The second layer, also about 4 millimetres thick, is the intermediate one. It is made of a mixture of the cement and sand, and its function is to absorb the excess of water from the pigmented layer.

The third layer, the base of the tile, is around 12 millimetres thick and is made of Portland cement, regular cement and sand. With high porosity, this layer is the one that is in contact with the floor, and is very easy to adhere during installation, another reason why this technique became so popular and used.

Houses of big architects in Passeig de Gràcia

Houses of big architects in Passeig de Gràcia

‘Panot’: A pavement decorated with ‘flowers’ of cement

Walking around the city, you may see a symbol in some souvenir shops or in accessories like handbags or keyrings which consisting of a circle surrounded by four other semi-circles that seem to be fused into the central circle. You may only see this symbol in Barcelona and it is supposed to be a flower. A schematic design that decorates thousands of tiles of the city pavements.

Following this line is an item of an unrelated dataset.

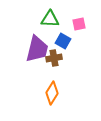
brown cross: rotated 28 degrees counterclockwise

Popularly known as “panot”, the tile is a piece of cement which measures 20 x 20 centimeters. Very resistent and easy to mantain, the tile was first used to solve the problems that caused the mud in the city in the early 20th century.

Did you know? One of the motes that Barcelona received during this period was ‘Can Fanga’, which refers to a ‘muddy place’, due to the recurrent puddles of mud on the city pavements.

To find a solution to this ‘dirty’ problem, in 1906 the City Council approved to place on the streets six different models of tiles for ‘civilised pavement’. One of them was designed by one the most well-known Modernist architects: Josep Puig i Cadafalch: The famous ‘panot’ or ‘flower tile’.

Where to find them?: Just take a look under your feet while you are taking a stroll and you will find all the different pavements, ‘panots’ included.

Tip!: If you want to find where the first and eldest panots in the city are, you just have to get to the entrance to Casa Amatller’s building, in Passeig de Gràcia and just next to the beautiful Gaudi’s Casa Batlló.

Don’t miss! Walking around Passeig de Gràcia and its surrounding area, search for another iconic Catalan tile. A 25 centimeters hexagonal shaped tile designed by Antoni Gaudí and planned for Casa Batlló back in 1904. In the end, though, Gaudí used his pavement creation, for the first time, for the ‘service floors’ of nearby Casa Milà, best known as ‘La Pedrera’.

In 1997, the tile was reissued and Barcelona’s City Council used it to pave Passeig de Gràcia to pay tribute to Gaudí.